Don’t get me wrong. I enjoy reading. I enjoy studying. I enjoy discussing all of these little details. But at what point do you turn it all off and just spend time with God? What’s the point of all of our debates on the web? Why do you try to convince me you’re right about something and why do I try to convince you that I’m right about something? What difference does it make? OK, probably a pretty big one, depending on what we’re talking about, but we can’t all be right? Can we all be wrong? That seems far more likely.

If we believe God exists, then He must exist separately from what we believe and from the web of theology and doctrine we’ve spun for ourselves. God must be an “objective” God. If the world’s population stopped believing in God totally and completely, God would continue to exist and His plan for the universe would continue to move forward toward its ultimate conclusion. We spend all our lives examining the Bible trying to uncover the clues to that plan and what it means in our lives, but we only get bits and pieces, and much of the time, we can’t really be sure we understand what we think we’ve got in our hands.

This theologian espouses one particular theory and another theologian opposes him or her. More theories spring up, more debates occur. But God is God. Our theories and debates don’t affect him in the slightest. He exists as He exists regardless of our “religious orientation.”

We’re all seeking truth but even with the help of the Holy Spirit, who is supposed to guide us in all truth (John 16:13), we all come up with different conclusions. You’d think if there were one Spirit and He was guiding us to One truth, we’d all arrive at the same conclusion.

But we don’t.

I’m most of the way through Carlos Castaneda’s book The Teachings of Don Juan: A Yaqui Way of Knowledge. It’s not really what I expected, but I appreciate Castaneda’s honesty in saying that he didn’t quite succeed either in his field study or as a disciple of don Juan. I decided to read this book because I hadn’t read any Castaneda before and felt I owed it to myself to have the experience.

letting-goMaybe I should just let go and move away from religious and spiritual reading altogether and just read for pleasure (not that reading books on religion and spirituality aren’t pleasurable). I used to read a lot of science fiction and mystery back in the day, with a few of the classics thrown in just for giggles. Maybe that would be more satisfying. Nothing I know or don’t know affects God. I’m not sure it even affects me. I can probably explain simply Castaneda’s book, but how could I possibly explain even one letter of Paul’s? Many have tried, including Nanos and Lancaster, but what does it matter if you end up with a body of work about the Bible that is fraught with disagreement?

I guess there’s a reason people pursue truth all their lives but either never find it or find only what some people (but not all) call “truth.” Maybe we never find it at all. Maybe we just delude ourselves and say what we have is “truth” because living a life of existential uncertainty is too difficult to bear.

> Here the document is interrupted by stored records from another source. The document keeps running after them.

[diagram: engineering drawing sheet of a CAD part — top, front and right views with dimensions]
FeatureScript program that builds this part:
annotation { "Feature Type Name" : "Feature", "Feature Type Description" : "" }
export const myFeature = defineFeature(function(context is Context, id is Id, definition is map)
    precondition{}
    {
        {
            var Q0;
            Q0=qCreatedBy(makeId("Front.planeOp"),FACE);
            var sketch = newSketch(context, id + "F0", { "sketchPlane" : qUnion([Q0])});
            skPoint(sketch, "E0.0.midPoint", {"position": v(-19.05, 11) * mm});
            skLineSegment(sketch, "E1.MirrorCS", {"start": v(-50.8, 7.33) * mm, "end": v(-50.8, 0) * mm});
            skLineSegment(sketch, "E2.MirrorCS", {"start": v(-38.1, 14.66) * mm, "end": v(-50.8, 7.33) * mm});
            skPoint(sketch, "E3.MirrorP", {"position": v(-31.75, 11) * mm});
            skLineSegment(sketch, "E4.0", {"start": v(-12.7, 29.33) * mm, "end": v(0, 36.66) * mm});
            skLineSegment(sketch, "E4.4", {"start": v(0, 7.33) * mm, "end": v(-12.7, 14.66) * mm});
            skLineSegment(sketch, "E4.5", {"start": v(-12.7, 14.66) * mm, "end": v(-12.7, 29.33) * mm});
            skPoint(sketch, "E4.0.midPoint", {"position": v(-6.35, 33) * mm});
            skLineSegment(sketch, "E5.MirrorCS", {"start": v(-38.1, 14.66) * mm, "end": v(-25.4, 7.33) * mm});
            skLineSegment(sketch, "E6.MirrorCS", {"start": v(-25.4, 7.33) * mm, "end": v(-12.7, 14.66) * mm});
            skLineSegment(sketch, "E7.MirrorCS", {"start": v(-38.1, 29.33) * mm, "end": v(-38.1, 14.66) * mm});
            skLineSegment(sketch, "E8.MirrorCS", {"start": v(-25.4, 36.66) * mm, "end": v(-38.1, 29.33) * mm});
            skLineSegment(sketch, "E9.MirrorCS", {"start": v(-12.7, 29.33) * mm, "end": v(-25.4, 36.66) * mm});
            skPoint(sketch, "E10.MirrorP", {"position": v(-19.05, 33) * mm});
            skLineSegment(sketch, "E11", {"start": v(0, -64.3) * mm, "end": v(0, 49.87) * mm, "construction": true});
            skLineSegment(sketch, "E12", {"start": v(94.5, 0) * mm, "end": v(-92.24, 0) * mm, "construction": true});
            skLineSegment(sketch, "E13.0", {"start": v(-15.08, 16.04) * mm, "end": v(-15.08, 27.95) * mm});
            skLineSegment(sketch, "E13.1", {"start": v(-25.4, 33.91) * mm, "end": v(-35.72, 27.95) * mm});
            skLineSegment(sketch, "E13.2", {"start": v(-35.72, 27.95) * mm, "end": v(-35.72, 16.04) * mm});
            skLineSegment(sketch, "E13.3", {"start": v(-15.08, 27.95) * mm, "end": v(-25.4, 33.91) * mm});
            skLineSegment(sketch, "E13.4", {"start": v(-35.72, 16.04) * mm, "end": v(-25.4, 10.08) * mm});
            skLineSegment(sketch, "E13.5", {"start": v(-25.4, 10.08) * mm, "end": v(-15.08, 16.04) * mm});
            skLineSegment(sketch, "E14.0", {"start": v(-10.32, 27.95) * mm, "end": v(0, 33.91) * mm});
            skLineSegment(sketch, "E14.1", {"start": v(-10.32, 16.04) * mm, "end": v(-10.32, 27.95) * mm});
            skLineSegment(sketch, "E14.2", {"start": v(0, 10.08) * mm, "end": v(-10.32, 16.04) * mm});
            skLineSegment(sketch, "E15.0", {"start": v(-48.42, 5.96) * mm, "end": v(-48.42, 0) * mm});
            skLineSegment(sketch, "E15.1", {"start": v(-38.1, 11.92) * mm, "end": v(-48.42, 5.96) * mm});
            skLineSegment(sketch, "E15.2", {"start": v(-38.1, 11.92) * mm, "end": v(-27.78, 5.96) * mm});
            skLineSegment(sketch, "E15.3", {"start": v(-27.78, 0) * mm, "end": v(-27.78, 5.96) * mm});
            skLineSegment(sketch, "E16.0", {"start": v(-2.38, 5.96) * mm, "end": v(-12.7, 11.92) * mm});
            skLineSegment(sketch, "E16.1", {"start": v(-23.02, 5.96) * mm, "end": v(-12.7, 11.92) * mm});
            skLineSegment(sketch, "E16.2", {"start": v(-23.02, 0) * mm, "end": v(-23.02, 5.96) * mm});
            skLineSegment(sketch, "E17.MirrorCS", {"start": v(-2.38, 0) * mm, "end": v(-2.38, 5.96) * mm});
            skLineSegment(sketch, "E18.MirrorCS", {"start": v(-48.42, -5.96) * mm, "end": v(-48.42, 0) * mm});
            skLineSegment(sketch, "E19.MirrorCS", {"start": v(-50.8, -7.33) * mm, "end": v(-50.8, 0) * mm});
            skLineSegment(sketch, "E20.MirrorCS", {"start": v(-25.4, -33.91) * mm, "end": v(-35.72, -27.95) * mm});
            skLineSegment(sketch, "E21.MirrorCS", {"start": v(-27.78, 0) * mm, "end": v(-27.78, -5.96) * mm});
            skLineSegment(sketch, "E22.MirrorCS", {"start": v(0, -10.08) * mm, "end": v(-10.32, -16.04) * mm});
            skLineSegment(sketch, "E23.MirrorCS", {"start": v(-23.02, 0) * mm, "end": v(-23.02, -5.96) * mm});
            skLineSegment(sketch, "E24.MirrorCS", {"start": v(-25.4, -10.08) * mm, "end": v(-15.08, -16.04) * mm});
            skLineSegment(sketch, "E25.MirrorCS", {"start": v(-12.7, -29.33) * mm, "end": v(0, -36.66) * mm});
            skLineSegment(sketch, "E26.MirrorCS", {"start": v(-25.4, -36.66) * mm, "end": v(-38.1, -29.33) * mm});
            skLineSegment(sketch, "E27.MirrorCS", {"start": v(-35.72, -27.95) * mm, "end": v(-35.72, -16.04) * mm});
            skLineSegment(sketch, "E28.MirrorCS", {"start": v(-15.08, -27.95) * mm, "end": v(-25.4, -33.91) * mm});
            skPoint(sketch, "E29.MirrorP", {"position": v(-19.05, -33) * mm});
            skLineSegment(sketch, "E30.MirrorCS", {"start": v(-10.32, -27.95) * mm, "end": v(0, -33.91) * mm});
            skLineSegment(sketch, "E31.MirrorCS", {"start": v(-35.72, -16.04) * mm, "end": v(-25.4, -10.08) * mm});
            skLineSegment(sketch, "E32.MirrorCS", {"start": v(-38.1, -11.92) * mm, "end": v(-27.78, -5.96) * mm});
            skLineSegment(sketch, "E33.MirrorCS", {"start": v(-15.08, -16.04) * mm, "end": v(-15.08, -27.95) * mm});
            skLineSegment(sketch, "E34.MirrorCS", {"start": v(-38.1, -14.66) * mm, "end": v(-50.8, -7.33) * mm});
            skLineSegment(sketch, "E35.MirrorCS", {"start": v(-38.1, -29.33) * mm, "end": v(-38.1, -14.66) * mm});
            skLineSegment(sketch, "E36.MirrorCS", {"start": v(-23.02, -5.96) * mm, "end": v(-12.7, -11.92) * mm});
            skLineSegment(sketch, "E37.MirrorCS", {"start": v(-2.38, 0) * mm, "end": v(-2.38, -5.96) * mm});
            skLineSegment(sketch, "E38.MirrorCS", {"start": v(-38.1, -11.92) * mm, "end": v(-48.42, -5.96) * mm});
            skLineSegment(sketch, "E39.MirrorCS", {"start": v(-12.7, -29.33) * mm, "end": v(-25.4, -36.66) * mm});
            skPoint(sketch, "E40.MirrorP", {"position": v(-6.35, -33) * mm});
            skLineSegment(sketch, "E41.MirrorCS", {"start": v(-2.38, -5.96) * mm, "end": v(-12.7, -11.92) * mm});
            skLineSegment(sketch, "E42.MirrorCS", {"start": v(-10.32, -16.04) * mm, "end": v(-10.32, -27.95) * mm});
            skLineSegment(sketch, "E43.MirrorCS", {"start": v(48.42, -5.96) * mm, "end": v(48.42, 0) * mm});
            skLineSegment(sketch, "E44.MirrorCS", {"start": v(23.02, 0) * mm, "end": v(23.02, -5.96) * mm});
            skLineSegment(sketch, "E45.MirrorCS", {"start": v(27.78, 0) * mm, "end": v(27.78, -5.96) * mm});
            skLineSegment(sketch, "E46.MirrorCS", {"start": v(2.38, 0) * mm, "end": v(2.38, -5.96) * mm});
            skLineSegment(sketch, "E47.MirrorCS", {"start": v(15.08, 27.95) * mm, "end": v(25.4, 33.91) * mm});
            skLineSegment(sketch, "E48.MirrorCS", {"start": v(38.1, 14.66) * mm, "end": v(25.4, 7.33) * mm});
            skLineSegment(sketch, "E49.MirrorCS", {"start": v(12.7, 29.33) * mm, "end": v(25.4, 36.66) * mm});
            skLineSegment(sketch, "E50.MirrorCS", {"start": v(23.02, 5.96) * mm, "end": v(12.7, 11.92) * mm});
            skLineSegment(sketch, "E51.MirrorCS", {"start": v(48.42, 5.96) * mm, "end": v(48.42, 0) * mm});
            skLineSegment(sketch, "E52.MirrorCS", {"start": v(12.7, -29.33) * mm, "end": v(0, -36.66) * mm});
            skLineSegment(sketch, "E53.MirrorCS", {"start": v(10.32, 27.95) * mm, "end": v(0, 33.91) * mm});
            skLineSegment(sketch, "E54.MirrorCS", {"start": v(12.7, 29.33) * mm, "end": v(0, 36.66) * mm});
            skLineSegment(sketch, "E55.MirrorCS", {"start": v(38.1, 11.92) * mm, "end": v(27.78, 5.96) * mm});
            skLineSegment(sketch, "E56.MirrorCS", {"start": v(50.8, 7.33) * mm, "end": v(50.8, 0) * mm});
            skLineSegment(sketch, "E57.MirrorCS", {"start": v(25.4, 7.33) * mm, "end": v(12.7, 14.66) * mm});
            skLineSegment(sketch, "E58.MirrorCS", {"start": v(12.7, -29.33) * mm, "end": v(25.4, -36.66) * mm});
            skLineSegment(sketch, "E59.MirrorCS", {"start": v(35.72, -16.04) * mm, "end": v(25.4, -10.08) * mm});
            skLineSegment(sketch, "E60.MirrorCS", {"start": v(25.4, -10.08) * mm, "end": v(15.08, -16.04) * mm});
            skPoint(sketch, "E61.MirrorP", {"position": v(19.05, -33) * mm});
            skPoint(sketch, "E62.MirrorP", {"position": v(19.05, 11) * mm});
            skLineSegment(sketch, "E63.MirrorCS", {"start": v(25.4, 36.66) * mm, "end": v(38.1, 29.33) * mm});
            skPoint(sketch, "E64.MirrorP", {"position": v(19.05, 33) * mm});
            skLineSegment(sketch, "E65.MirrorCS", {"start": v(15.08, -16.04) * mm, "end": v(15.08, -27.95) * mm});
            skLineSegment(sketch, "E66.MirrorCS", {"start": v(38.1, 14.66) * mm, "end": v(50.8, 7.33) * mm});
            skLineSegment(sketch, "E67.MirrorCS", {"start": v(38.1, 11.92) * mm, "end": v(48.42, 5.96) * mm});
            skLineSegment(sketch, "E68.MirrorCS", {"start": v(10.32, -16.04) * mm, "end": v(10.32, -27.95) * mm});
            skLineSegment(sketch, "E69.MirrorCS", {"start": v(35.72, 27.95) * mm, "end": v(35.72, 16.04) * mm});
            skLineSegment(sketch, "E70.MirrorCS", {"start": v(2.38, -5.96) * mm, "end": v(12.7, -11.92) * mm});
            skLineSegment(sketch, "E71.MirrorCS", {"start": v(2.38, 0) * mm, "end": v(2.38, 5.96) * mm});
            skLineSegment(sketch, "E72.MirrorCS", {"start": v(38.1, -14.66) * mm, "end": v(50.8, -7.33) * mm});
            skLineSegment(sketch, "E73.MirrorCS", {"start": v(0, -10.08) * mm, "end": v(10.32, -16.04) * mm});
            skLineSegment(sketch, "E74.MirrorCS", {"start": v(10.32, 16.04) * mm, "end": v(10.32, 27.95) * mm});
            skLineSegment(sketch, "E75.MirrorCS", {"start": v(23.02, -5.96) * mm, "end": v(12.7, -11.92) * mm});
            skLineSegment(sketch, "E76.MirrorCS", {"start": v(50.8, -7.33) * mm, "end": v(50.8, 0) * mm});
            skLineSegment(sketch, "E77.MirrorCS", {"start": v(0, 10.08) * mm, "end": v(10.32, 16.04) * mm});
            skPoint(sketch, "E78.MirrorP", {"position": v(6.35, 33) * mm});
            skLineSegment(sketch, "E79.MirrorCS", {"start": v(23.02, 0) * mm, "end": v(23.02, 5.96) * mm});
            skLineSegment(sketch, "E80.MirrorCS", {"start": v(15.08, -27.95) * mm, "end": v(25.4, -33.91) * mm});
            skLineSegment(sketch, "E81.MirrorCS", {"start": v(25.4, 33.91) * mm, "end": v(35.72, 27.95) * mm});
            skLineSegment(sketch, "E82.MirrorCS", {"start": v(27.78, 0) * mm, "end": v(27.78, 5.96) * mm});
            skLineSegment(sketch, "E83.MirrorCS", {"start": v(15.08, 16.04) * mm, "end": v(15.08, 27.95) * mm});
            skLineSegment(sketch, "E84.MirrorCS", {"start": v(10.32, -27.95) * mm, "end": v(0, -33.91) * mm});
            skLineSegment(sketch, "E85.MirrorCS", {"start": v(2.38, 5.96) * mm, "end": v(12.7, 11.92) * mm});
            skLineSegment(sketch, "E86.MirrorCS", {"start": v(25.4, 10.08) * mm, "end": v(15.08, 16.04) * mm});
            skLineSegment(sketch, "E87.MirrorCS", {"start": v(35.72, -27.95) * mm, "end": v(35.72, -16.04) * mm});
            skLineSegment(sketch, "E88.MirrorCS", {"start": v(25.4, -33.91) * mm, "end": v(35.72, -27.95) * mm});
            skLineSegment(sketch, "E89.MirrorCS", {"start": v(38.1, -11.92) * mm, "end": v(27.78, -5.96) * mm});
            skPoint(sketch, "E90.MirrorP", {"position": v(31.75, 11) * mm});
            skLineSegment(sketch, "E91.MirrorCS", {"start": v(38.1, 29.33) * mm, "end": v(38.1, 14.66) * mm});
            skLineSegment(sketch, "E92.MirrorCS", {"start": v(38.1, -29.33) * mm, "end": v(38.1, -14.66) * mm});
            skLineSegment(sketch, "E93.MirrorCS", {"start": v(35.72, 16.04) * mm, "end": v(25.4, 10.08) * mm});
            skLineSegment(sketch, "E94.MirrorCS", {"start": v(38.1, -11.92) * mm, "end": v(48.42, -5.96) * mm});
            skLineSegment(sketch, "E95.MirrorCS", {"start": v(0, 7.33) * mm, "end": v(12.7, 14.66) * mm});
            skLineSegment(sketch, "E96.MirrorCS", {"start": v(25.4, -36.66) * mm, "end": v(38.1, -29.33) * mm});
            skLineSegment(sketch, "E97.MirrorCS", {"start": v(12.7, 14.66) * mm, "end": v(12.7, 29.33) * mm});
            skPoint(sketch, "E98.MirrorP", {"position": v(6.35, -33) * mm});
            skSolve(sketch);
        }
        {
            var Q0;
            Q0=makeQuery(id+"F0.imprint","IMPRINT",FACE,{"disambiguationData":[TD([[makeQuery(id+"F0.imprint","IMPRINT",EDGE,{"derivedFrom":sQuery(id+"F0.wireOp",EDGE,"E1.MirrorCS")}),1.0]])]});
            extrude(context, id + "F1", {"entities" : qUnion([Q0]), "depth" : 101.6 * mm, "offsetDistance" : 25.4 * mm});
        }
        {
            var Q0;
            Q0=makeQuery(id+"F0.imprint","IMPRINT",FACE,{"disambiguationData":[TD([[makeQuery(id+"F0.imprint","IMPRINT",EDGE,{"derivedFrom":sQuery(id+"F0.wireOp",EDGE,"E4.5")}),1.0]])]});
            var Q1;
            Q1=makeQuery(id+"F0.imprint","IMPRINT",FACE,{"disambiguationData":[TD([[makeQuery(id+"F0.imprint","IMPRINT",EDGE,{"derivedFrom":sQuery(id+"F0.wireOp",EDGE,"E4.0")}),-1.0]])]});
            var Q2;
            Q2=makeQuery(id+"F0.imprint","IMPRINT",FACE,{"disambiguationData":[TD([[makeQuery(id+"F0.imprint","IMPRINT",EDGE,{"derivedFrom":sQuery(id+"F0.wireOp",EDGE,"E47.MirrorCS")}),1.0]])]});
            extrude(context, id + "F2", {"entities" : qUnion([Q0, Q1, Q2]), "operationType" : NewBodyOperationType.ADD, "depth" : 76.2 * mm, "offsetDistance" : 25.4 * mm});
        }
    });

Maybe that’s why there are so many atheists. There are no mysteries to the universe beyond what they can see. It’s all nuts and bolts with no colors, textures, or moods. There’s only light and darkness. More’s the pity.

One who returns from the darkness must bring of it with him and convert it to light. He must exploit his experience to surge higher and higher with greater strength.

Therefore, the one who returns from a distance is greater than the one who was always close. What matters is not so much where you stand, but with what force you are moving in which direction.

-Rabbi Tzvi Freeman
“Exploiting the Darkness”
Based on letters and talks of the Rebbe
Rabbi M. M. Schneerson
Chabad.org

So which direction should I move in next in pursuing truth or God or whatever?